4 (approximately 4.0° in the Class I group). However, the amounts of mesial-in rotation of the MXM1 and MXM2 in the OA group (0.7° and 0.5°, respectively) were significantly lower than those reported by Cho et al.
4 These differences may help to establish the Class I molar relationship and seem to be related to the effect of individual arch curvature, anchorage device, or treatment mechanics on the amounts of rotation of the MXM1 and MXM2.
There was a larger decrease in the IMXP2W, IMXM1W, and IMXM2W in the CA group than in the OA group (2.5 mm vs. 0.7 mm, 2.4 mm vs. 0.9 mm, 2.7 mm vs. 0.7 mm, respectively, all
p < 0.05). The amount of decrease in the IMXM1W in the CA group appears similar to that reported by Ong and Woods,
15 who reported a 2.6 mm decrease in the maxillary intermolar width in the maxillary first premolar and mandibular second premolar extraction group using a preangulated edgewise appliance. However, in the OA group, since OMIs seemed to maintain the positioning of the maxillary posterior teeth and to produce less mesial-in rotation of the maxillary posterior teeth during space closure, the decrease in the IMXP2W, IMXM1W, and IMXM2W was lower than in the CA group.

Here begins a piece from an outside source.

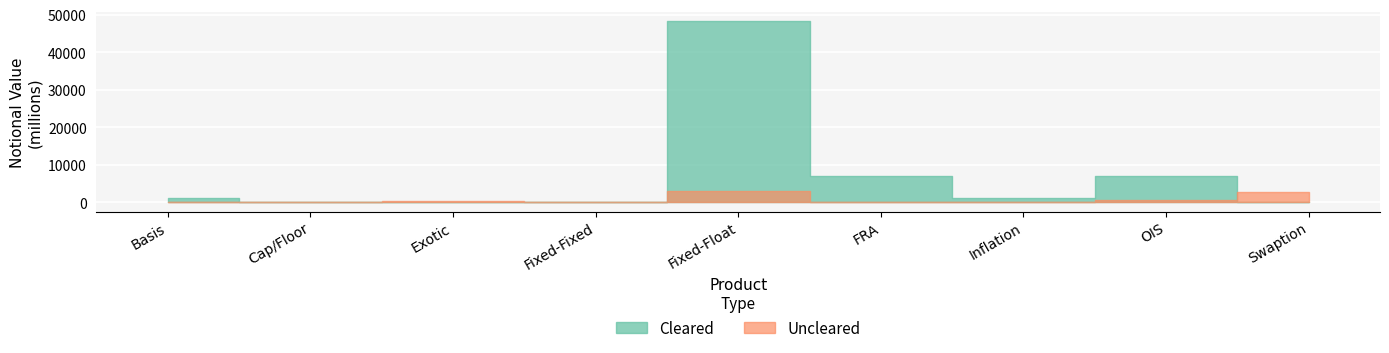

Count the number of data series in this chart.

2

Since the pattern and amount of changes in the FA point can be different from those of the incisal edge or cusp tip, the data obtained in this study should be carefully interpreted for clinical application. Although 3D virtual technology can be used to explain tooth movement and arch dimension change of the maxillary dentition, further studies are needed to define a clear methodology for superimposition of the mandibular dentition.